▶ _Task requirements_:
Can you copy, word for word, everything in the scorecard methodology page from "The four sections" down to "or additional categories."?

▶ _Selected extract_:
How it works · No hidden weights

Scorecard methodology

The Local Pack Scorecard grades any business in 30 seconds. Four sections, four signals, one overall letter grade. This page documents exactly how the math works — because anything we won't explain in writing isn't worth trusting.

The four sections

Each section is scored 0-100 and graded A-F. The overall grade is the arithmetic mean of the four section scores, with no per-industry or per-city weighting.

01

GBP completeness

Does Google know what you do?

We check every field on the Business Profile that Google reads as a relevance signal. Categories, services, hours, address, phone, website, photo count, business description. Each field is worth between 10 and 20 points toward the section's 100. The single biggest weight is on photos — businesses with 20+ photos score noticeably higher than ones with 5-19, because photo volume is one of the strongest activity signals Google has.

A 100 here means every field is populated and there are 20+ photos. A 70 typically means the profile is claimed but missing 1-2 important fields like business description or additional categories.

02

Review velocity

Volume plus recency. Recency matters more than people expect.

We score total review count tiered (1-9, 10-49, 50-149, 150+) plus a recency adjustment based on the most recent review's age. A review in the last 30 days adds points. A most-recent review older than a year subtracts points. Most-recent older than 90 days starts deducting.

▶ _Dataset excerpt_:
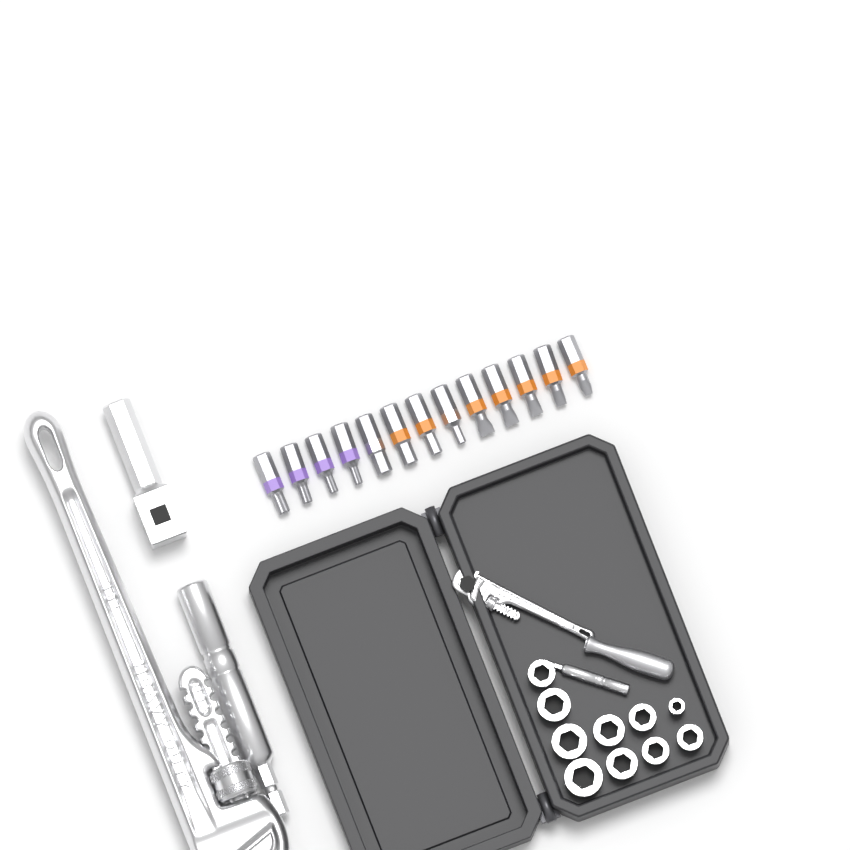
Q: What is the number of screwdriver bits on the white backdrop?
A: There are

▶ _Solution to the exercise_:
The four sections

Each section is scored 0-100 and graded A-F. The overall grade is the arithmetic mean of the four section scores, with no per-industry or per-city weighting.

01

GBP completeness

Does Google know what you do?

We check every field on the Business Profile that Google reads as a relevance signal. Categories, services, hours, address, phone, website, photo count, business description. Each field is worth between 10 and 20 points toward the section's 100. The single biggest weight is on photos — businesses with 20+ photos score noticeably higher than ones with 5-19, because photo volume is one of the strongest activity signals Google has.

A 100 here means every field is populated and there are 20+ photos. A 70 typically means the profile is claimed but missing 1-2 important fields like business description or additional categories.